The backend settings and frontend display of Community Events’ required Terms of Submission field.

Alerts

  • Send an email alert when a new event is submitted: Enable immediate email notifications alerting you and others you determine of a new submission.
  • Email addresses to be notified: The email addresses that notifications will be sent to, one per line.

Members

  • Allow users to edit their submissions: Logged in users can edit their submissions (regardless of whether those are draft or already published) on the frontend of the site. Note that this feature does not work for anonymous users.
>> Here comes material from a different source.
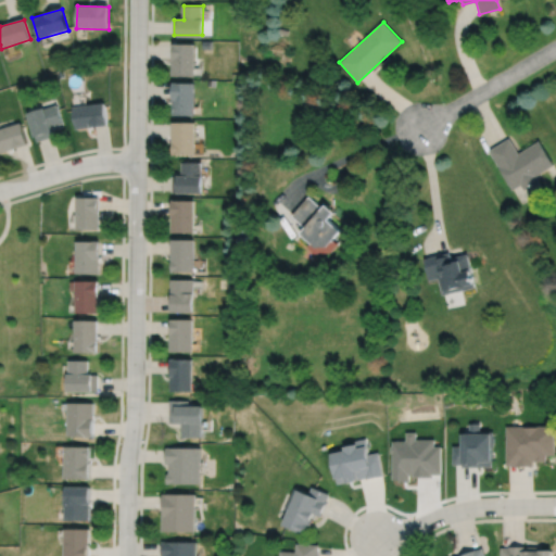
[(277,33),(287,35),(288,29),(279,26),(277,33)]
For Community Tickets users, enabling this setting will also allow managing and check-in attendees for their events
  • Allow users to remove their submissions: Enable this to let users remove their submissions at will. Note that you will not receive a notification of any kind when a submission has been removed and that both draft and live events alike can be removed. This feature also will not work for anonymous users.
  • Deleted events should be: Decide whether deleted events go to the Trash, or are deleted entirely.

Venues and Organizers

  • Users cannot create new Venues: When this option is checked, users (whether logged in or anonymous) will not be allowed to create new venues on the event submission form. They will only be allowed to choose from existing venues.
  • Users cannot create new Organizers: When this option is checked, users (whether logged in or anonymous) will not be allowed to create new organizers on the event submission form. They will only be allowed to choose from existing organizers.

My Events

  • Events per page: How many events display per page when a user views the list of their submitted events on the frontend.
  • Date/time format: How the date and time formatting appears on the frontend “My Events” list. Feel free to reference the WordPress link provided for formatting guidance.

Access Control

  • Block access to WordPress dashboard: Enable this to block certain levels of user from accessing the backend.
  • Roles to block: With the box in the first bullet checked, pick the role(s) you want to block from accessing /wp-admin.
  • Redirect URL: Where users will be redirected if they attempt to access /wp-admin. Users can be redirected to a custom URL, whether on-site or off-site. Note that this should be a full URL — and that leaving it blank will automatically set the Community Events List View.

Form Defaults

  • Default venue for submitted events: Makes the venue fields already pre-populated for users visiting the event submission form. Users can override this and add a new venue as they see fit.
  • Default organizer for submitted events: Makes the organizer fields already pre-populated for users visiting the event submission form. Users can override this and add a new organizer as they see fit.
  • Single geography mode: Removes the state, country, and timezone options from the front end submission form.

That does it for the settings! Once you’ve configured the plugin as you want it, you’re ready to start using Community Events.